At the beginning of every year, it rains predictions by economists, analysts and consultants. What will inflation do this year? And how will the global economy develop? The experts all like to make predictions to give readers and listeners some certainty and direction, especially in these uncertain times.

Port economist Bart Kuipers, affiliated with Erasmus University Rotterdam, predicts that things don’t look good for the European economy, as Rotterdam’s throughput of containers, ore and coal has dropped significantly for the second year in a row. He calls Rotterdam’s transshipment figures a direct indicator of the global economy: the ‘canary in the coal mine’.

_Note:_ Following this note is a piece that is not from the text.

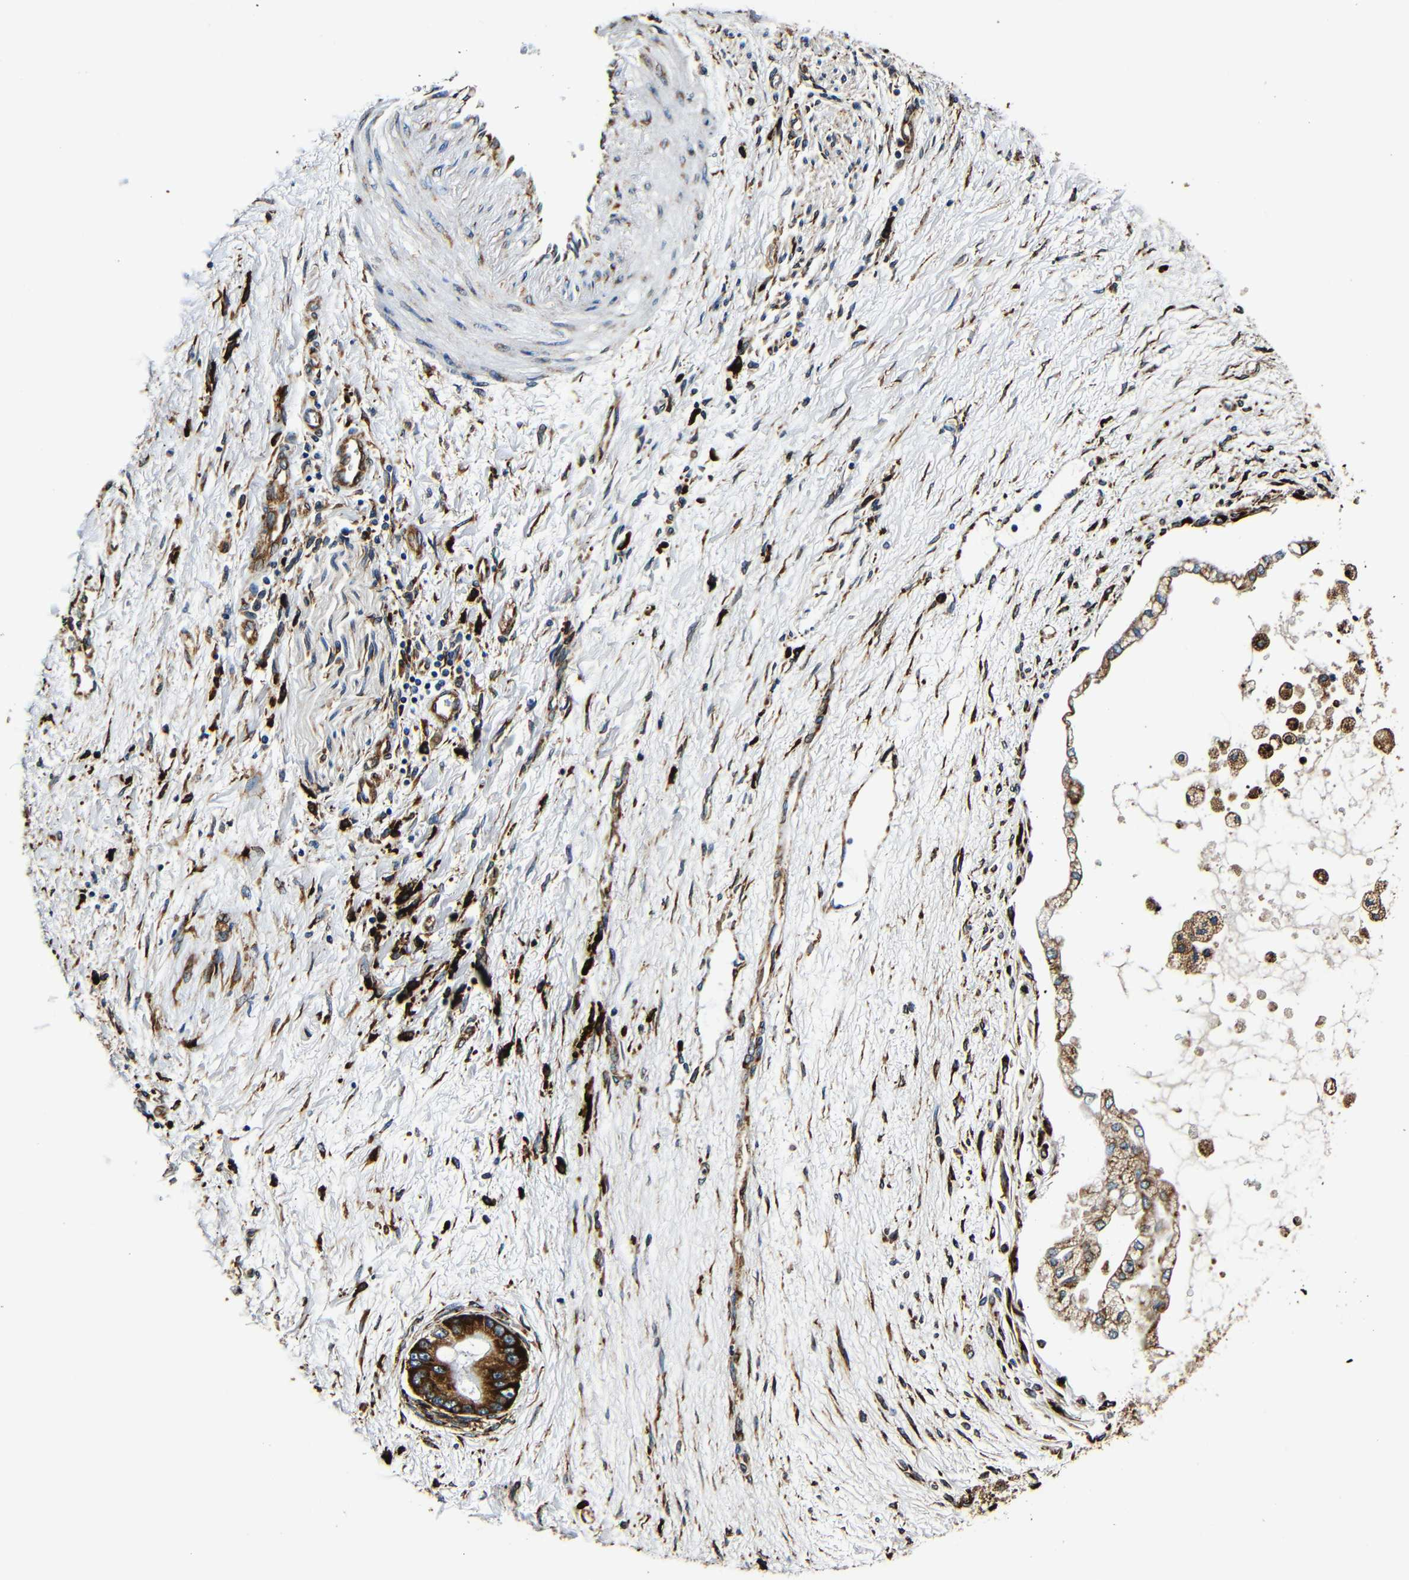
{"staining": {"intensity": "strong", "quantity": ">75%", "location": "cytoplasmic/membranous"}, "tissue": "liver cancer", "cell_type": "Tumor cells", "image_type": "cancer", "snomed": [{"axis": "morphology", "description": "Cholangiocarcinoma"}, {"axis": "topography", "description": "Liver"}], "caption": "Liver cholangiocarcinoma stained with immunohistochemistry (IHC) demonstrates strong cytoplasmic/membranous expression in approximately >75% of tumor cells. (DAB (3,3'-diaminobenzidine) = brown stain, brightfield microscopy at high magnification).", "gene": "RRBP1", "patient": {"sex": "male", "age": 50}}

Personally, I think this indicator has become less predictive. European companies are starting to produce more in Europe, closer to their markets, for reasons of agility and sustainability. And the decline in transshipments of ore and coal is clearly linked with sustainability and with the problems of the German car industry, which is losing ground to Tesla and Chinese producers like BYD in Europe.

Predictable predictions

Other commonly cited supply chain trends and predictions for 2024 are so predictable that it seems as if they were generated by ChatGPT: shortage of skilled labour, increasing sustainability legislation, focus on building resilience, importance of transparency and collaboration, need for cybersecurity, dismantling of ERP, regionalization, robotization and, of course, digitization.

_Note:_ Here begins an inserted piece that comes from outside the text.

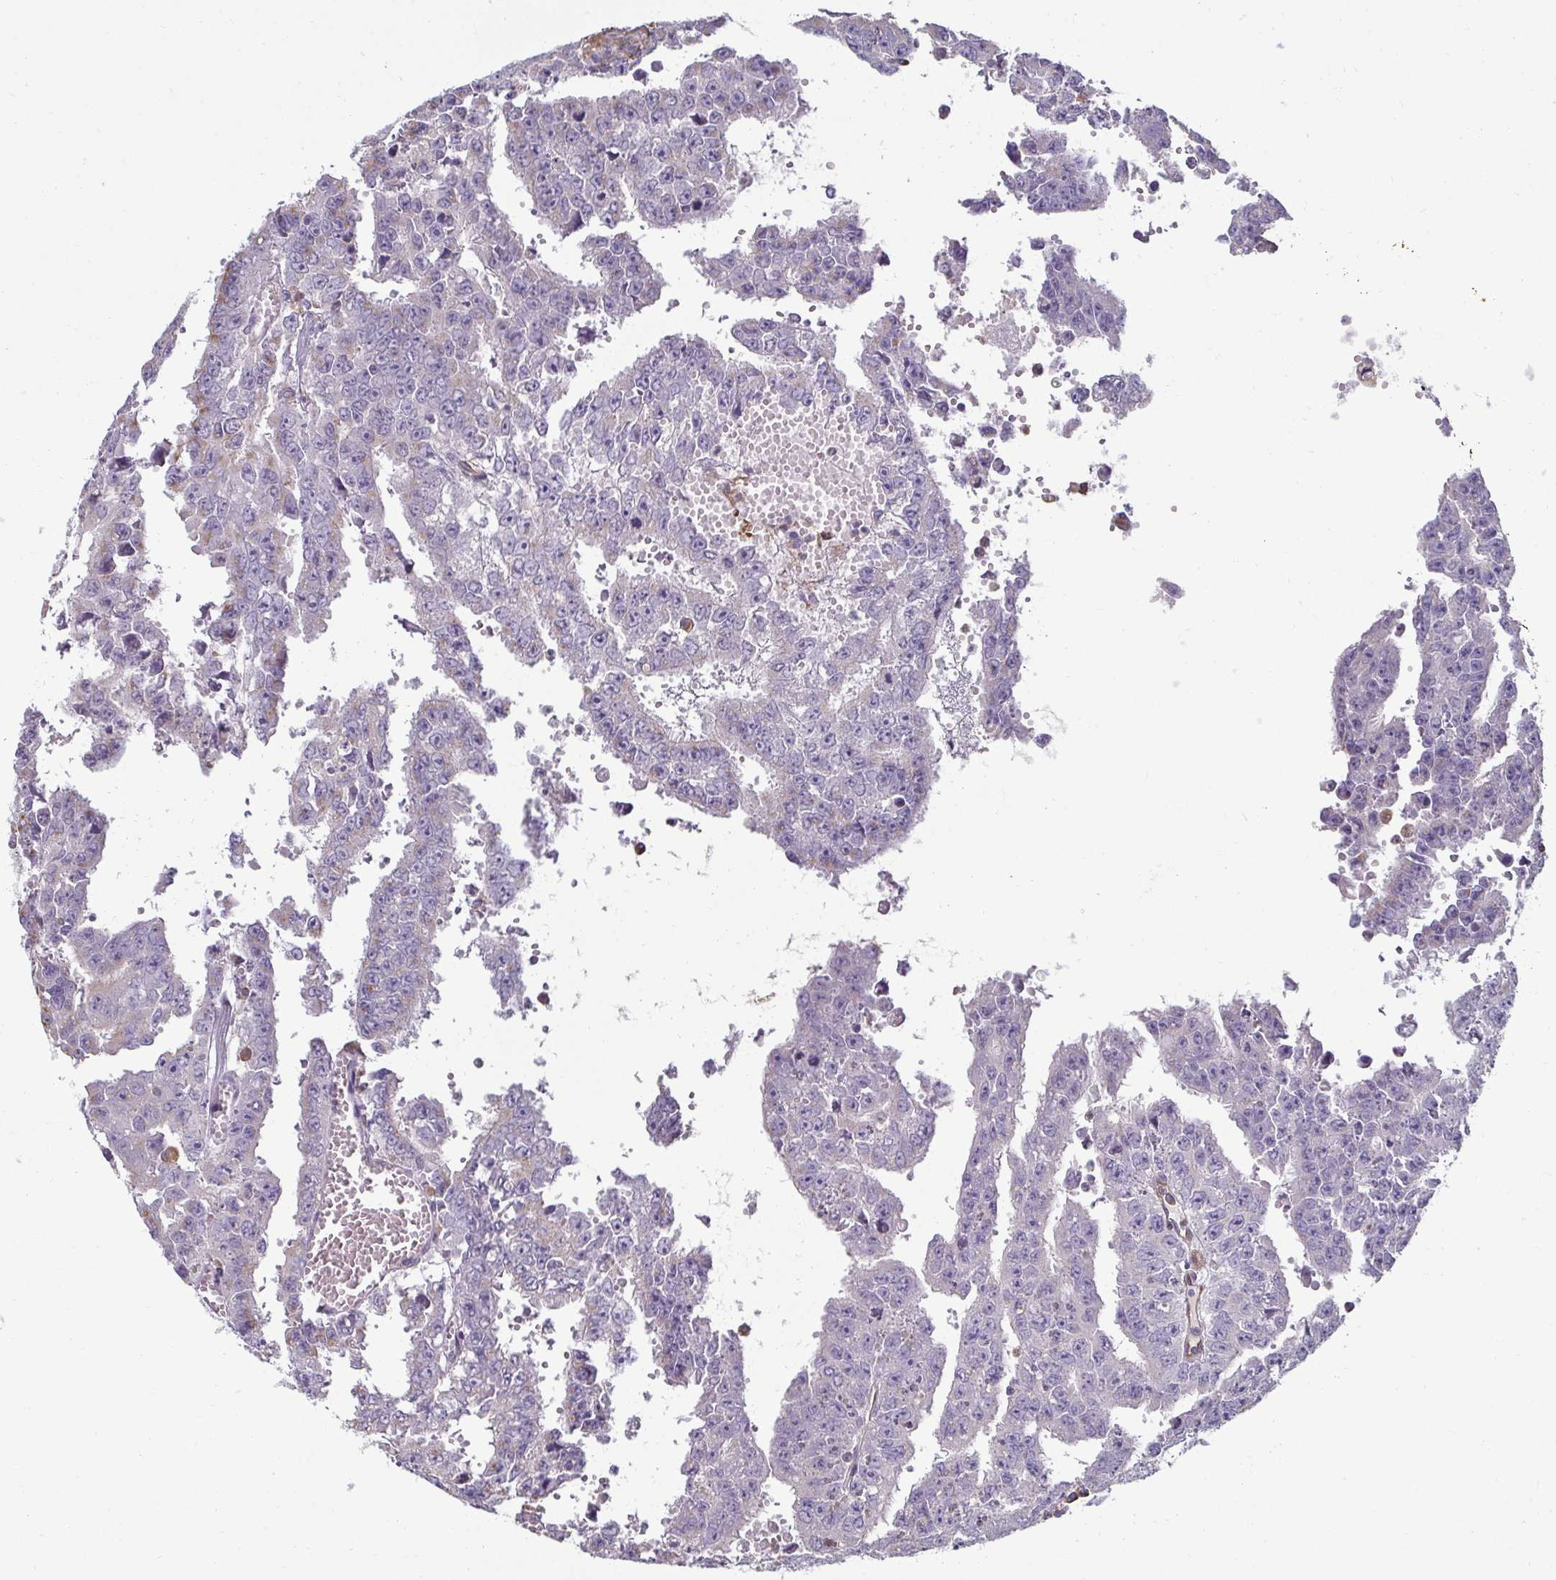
{"staining": {"intensity": "negative", "quantity": "none", "location": "none"}, "tissue": "testis cancer", "cell_type": "Tumor cells", "image_type": "cancer", "snomed": [{"axis": "morphology", "description": "Carcinoma, Embryonal, NOS"}, {"axis": "morphology", "description": "Teratoma, malignant, NOS"}, {"axis": "topography", "description": "Testis"}], "caption": "Immunohistochemistry histopathology image of human testis embryonal carcinoma stained for a protein (brown), which exhibits no staining in tumor cells.", "gene": "PDE2A", "patient": {"sex": "male", "age": 24}}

Analyst firm Gartner makes the latter trend more concrete by predicting that half of all companies will adopt generative AI for the supply chain in 2024, in particular for generating additional software code, creating KPI dashboards and utilizing internal chatbots.

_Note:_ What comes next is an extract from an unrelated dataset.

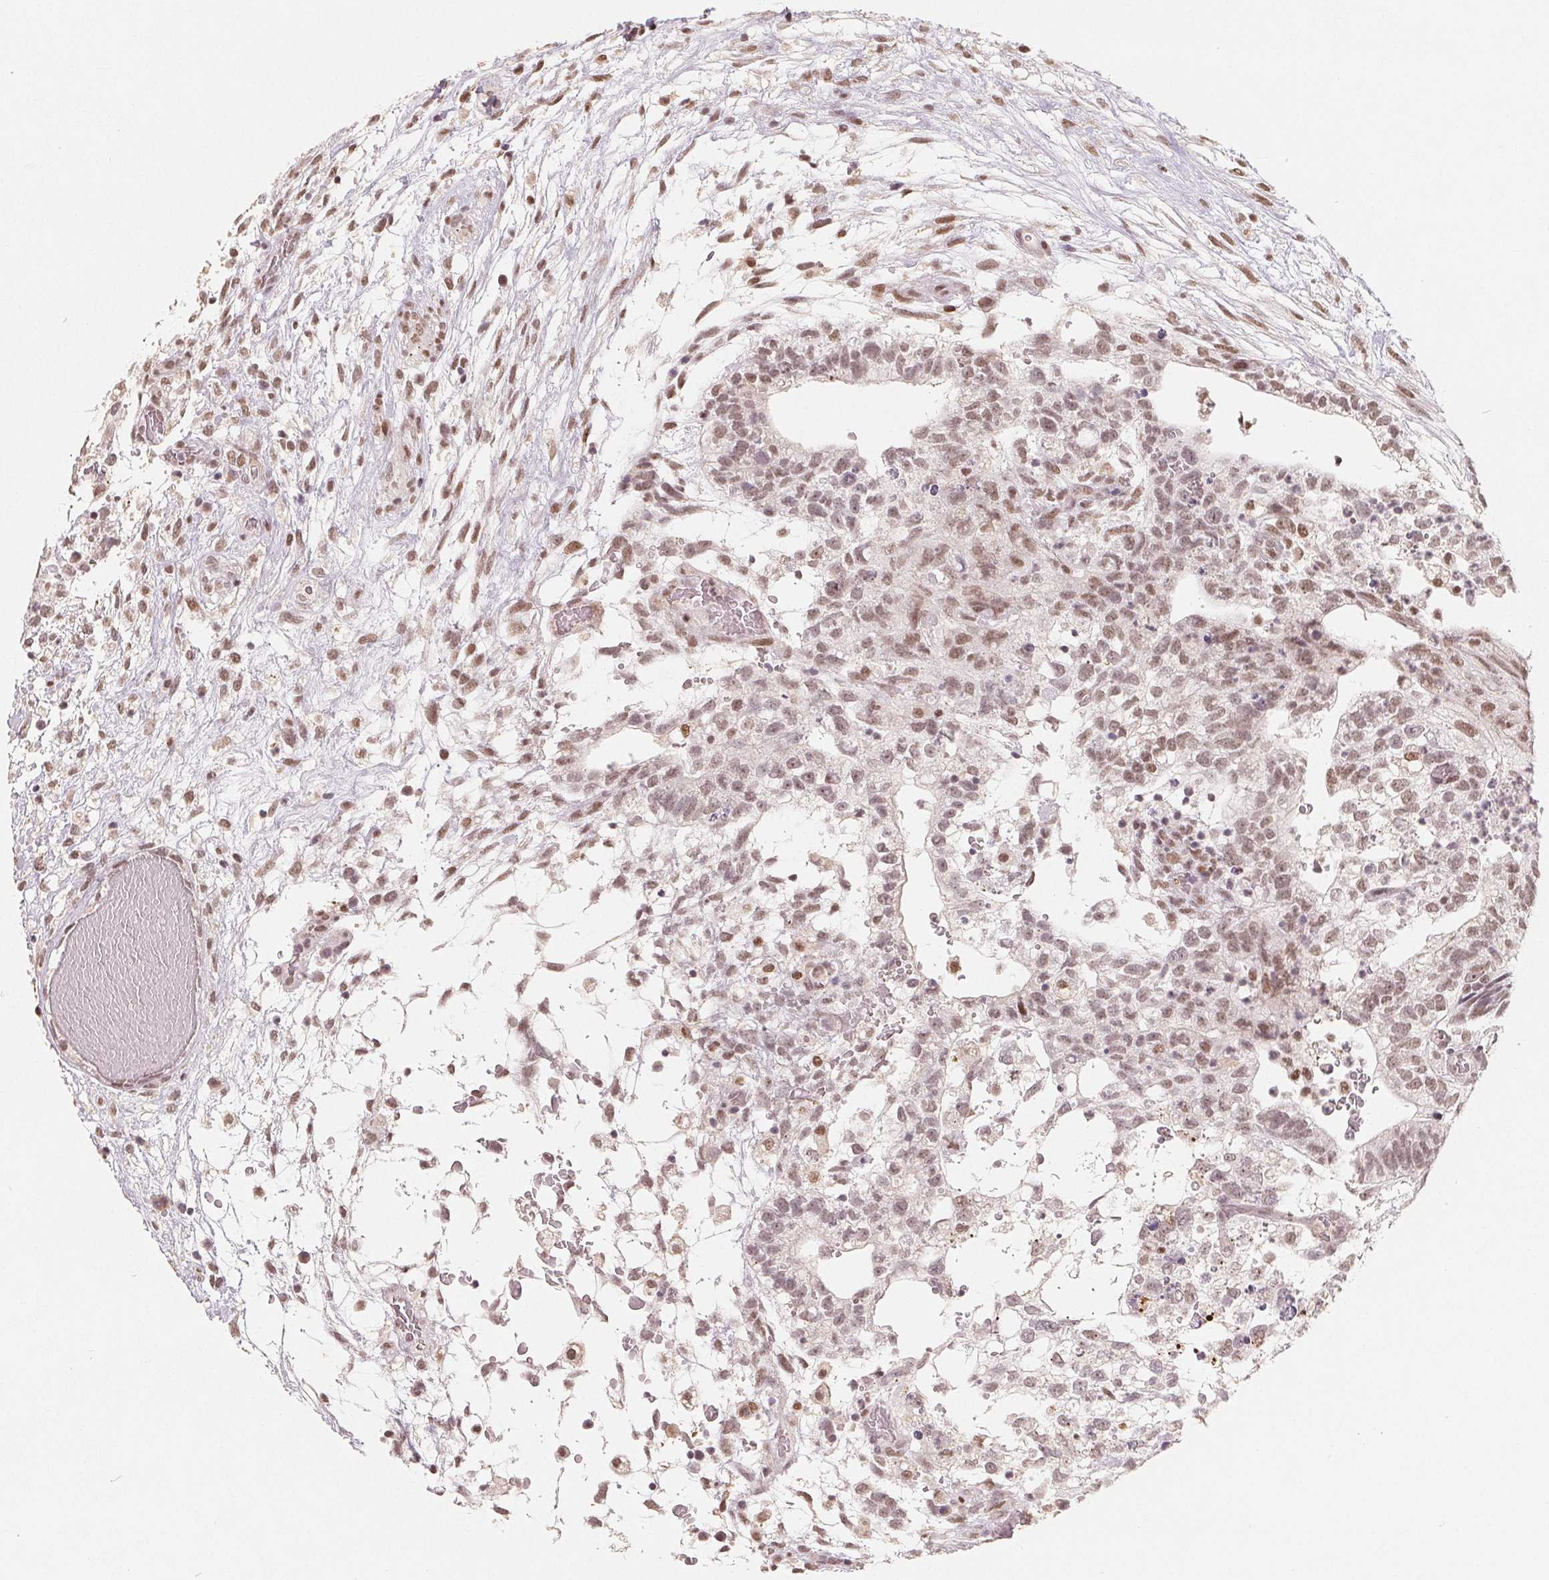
{"staining": {"intensity": "weak", "quantity": ">75%", "location": "nuclear"}, "tissue": "testis cancer", "cell_type": "Tumor cells", "image_type": "cancer", "snomed": [{"axis": "morphology", "description": "Carcinoma, Embryonal, NOS"}, {"axis": "topography", "description": "Testis"}], "caption": "Human testis embryonal carcinoma stained with a brown dye reveals weak nuclear positive positivity in approximately >75% of tumor cells.", "gene": "CCDC138", "patient": {"sex": "male", "age": 32}}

Incidentally, in 2021 Gartner predicted that half of global manufacturing companies would have invested in real-time transport visibility platforms by 2023. Despite the interest in these solutions, this prediction certainly did not materialize.

Consequences

The question is, what is the value of these largely obligatory predictions? Strategically, it is more important to think about the consequences if, for example, Donald Trump is re-elected as US president later this year. What will this mean for the war in Ukraine, the European arms industry and the overall economy? And what if this prediction does not come true? In short: expect nothing, but be mentally prepared for anything.